WHAT THE EXERCISE ASKS: Reproduce word for word the passage of the Yahoo article below, starting with "The investor pointed" and going on through "fourth-quarter results.".

By David Benoit And Michael Calia
Activist investor Starboard Value LP sharpened its rhetoric
toward Yahoo Inc., expressing concern about reports circulating on
the company's potential next moves.
The investor pointed to media reports that have said Yahoo may
be interested in acquiring cable entities. It also focused in on
speculation that Yahoo was considering shedding its shares of
Alibaba Group Holding Ltd. in a tax-saving maneuver known as a
cash-rich split-off that Starboard believes would be the wrong
choice.
"Such actions would be a clear indication to us that significant
leadership change is required at Yahoo," Starboard founder Jeffrey
Smith wrote in a letter to Yahoo Chief Executive Marissa Mayer, a
threat the investor hadn't made in the past.
A Yahoo spokeswoman declined to comment on the letter. Ms. Mayer
has said she plans to share more about her plan for the remaining
Asian assets on or before Jan. 27, when Yahoo reports
fourth-quarter results.
When Starboard first disclosed its investment in Yahoo this past
September, it had pushed Ms. Mayer to stop making acquisitions and
to focus on how to shed its Alibaba shares in the most
tax-efficient manner possible.

EXTRACTED ENTRIES:
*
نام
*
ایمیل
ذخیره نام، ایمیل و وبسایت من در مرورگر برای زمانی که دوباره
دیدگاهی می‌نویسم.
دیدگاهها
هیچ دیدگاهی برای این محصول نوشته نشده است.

PROBLEM SOLUTION:
The investor pointed to media reports that have said Yahoo may
be interested in acquiring cable entities. It also focused in on
speculation that Yahoo was considering shedding its shares of
Alibaba Group Holding Ltd. in a tax-saving maneuver known as a
cash-rich split-off that Starboard believes would be the wrong
choice.
"Such actions would be a clear indication to us that significant
leadership change is required at Yahoo," Starboard founder Jeffrey
Smith wrote in a letter to Yahoo Chief Executive Marissa Mayer, a
threat the investor hadn't made in the past.
A Yahoo spokeswoman declined to comment on the letter. Ms. Mayer
has said she plans to share more about her plan for the remaining
Asian assets on or before Jan. 27, when Yahoo reports
fourth-quarter results.